High-level cognition in action under naturalistic settings
In real-world contexts, we do not only passively receive information but also actively explore the environment by interacting with biological entities and social agents and make hierarchical strategic planning to achieve behavioral goals and adaptively update them online. To examine such high-level cognitive processes linked to ecological brain functions, we are currently developing a range of interactive Minecraft-based 3D video game tasks in which subjects engage in active social interactions, strategic planning through hierarchically organized subgoals, and adaptive online strategy updates while navigating the virtual world. By creating interactive tasks in naturalistic environment, we aim to examine cognition and behaviors that occur beyond the laboratory settings and deepen our understanding of complex high-level cognitive functions and adaptive behaviors in a complex, multidimensional world.

Spatial foraging
Foraging, a successive action of seeking reward that yields the greatest long-term benefit, involves a complex cognitive process that can be found in creatures as diverse as insects and primates. Building an efficient foraging strategy inside a naturalistic environment requires navigation, memory and successive economic decision making.
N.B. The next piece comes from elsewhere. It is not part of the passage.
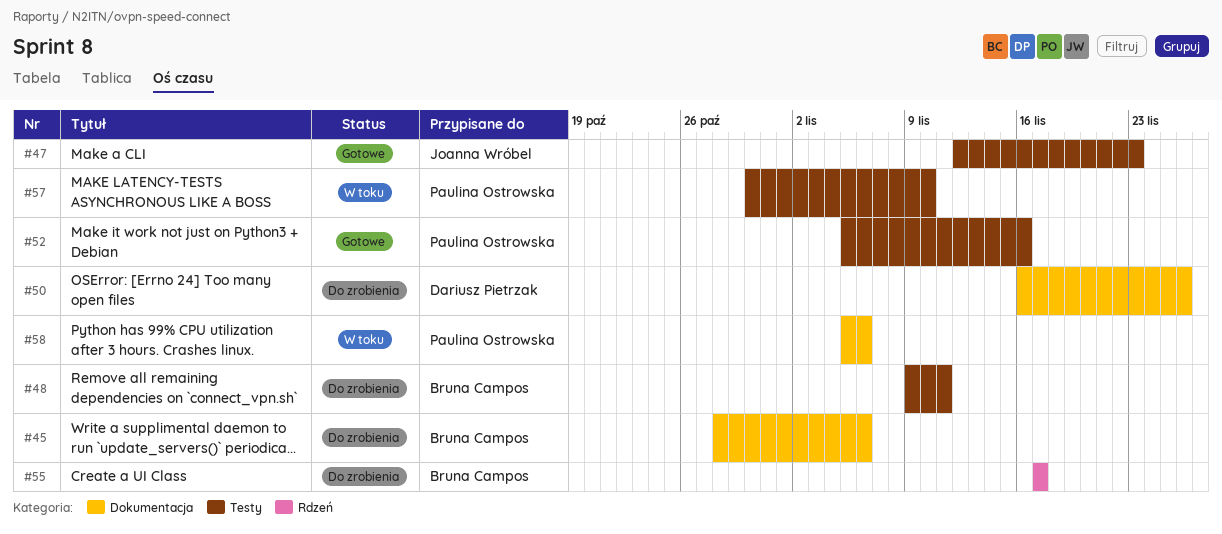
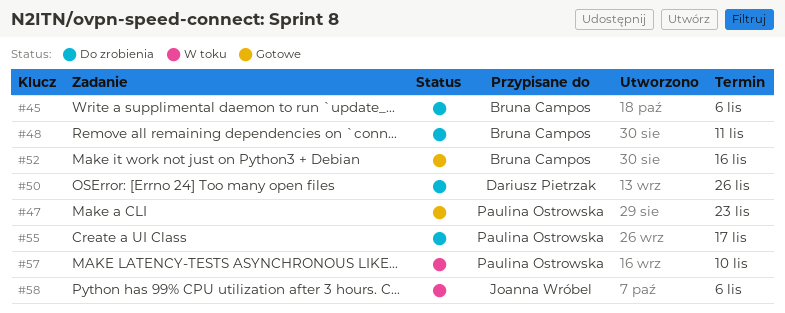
#47, owner: Joanna Wróbel -> Paulina Ostrowska
#52, owner: Paulina Ostrowska -> Bruna Campos
#55, owner: Bruna Campos -> Paulina Ostrowska
#58, owner: Paulina Ostrowska -> Joanna Wróbel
Yet, it is not well known how humans explore and exploit spatial regularity of rewards distributed inside a naturalistic 3D world for their optimal foraging. Using fMRI and Minecraft-based interactive games, we aim to seek how human transform external value into a foraging action under given environmental states and behavioral goals.
Hierarchical action planning
How do humans plan and perform hierarchically organized strategic actions to solve complex tasks? In a multi-dimensional environment, a single action may not directly lead to the final goal and reward. To achieve the final goal, it often needs to be decomposed into sub-goals and further into primitive actions. It is not well known how humans can substitute complex goals and actions with a less-complex structure and link them to an intrinsic reward system. Using fMRI and Minecraft-based interactive games, we aim to study high-level cognitive processes that are required to plan and perform multi-stage, hierarchical actions to achieve intended goals in a complex environment.


Social cognition
In everyday life, humans continuously learn complex relationships between objects (e.g., object network) or agents (e.g., social network). People can represent such relational knowledge as a form of “cognitive map” and infer the meaning of novel items using this map structure. Cognitive maps have been studied in many knowledge domains, such as spatial location, object identity, abstract knowledge, and social relationship. Using fMRI and Minecraft-based interactive games, we focus on how people learn and construct complex relational knowledge structures and what commonalities and differences exist in neural representations of social and non-social information.